The data, comprising more than 500 GB of information gleaned from more than 30 million individual measurements, was gathered by astronomers including Sven Buder, Sarah Martell and Sanjib Sharma from Australia's ARC Centre of Excellence in All Sky Astrophysics in 3 Dimensions (ASTRO 3-D) using the Anglo Australian Telescope (AAT) at the Australian Astronomical Observatory at Siding Spring in rural New South Wales.
The release is the third from the Galactic Archaeology with HERMES (GALAH) project, which aims to investigate star formation, chemical enrichment, migration and mergers in the Milky Way. It does this using an instrument called the High Efficiency and Resolution Multi-Element Spectrograph, or HERMES, which is connected to the AAT.
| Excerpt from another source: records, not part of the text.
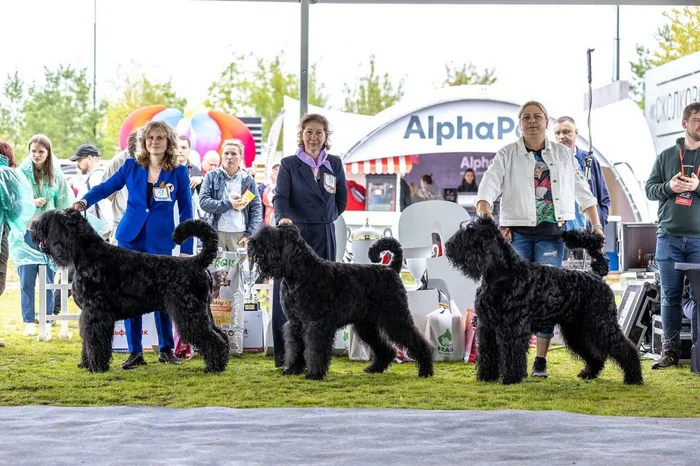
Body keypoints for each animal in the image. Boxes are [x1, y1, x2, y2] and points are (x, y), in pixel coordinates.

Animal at [30, 209, 230, 374]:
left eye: (49, 220)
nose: (32, 228)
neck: (88, 254)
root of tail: (197, 262)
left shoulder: (96, 313)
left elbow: (95, 340)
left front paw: (96, 366)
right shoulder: (88, 314)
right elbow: (87, 340)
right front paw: (85, 364)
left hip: (190, 314)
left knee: (213, 338)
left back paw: (214, 367)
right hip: (203, 312)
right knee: (220, 335)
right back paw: (221, 363)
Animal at [246, 224, 432, 380]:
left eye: (272, 236)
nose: (250, 243)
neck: (301, 273)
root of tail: (391, 269)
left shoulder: (316, 324)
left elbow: (315, 349)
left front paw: (314, 374)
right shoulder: (295, 323)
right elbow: (295, 347)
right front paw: (292, 369)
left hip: (395, 319)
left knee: (418, 342)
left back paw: (426, 370)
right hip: (366, 325)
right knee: (385, 348)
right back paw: (375, 368)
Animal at [446, 218, 644, 386]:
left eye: (470, 233)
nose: (449, 245)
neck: (502, 274)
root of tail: (596, 274)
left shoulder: (512, 327)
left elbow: (511, 354)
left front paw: (511, 378)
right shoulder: (487, 327)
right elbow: (488, 354)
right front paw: (486, 377)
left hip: (601, 323)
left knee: (625, 348)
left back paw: (633, 377)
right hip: (577, 329)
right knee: (594, 353)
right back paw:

The new data covers 600,000 stars and takes the project very close to meeting its goal of surveying one million.
"It's a bit like a galactic version of the game Cluedo," said ASTRO 3-D's Sven Buder, a research fellow at the Australian National University.
"The chemical information we've gathered is rather like stellar DNA-we can use it to tell where each star has come from. We can also determine their ages and movements, and furnish a deeper understanding of how the Milky Way evolved."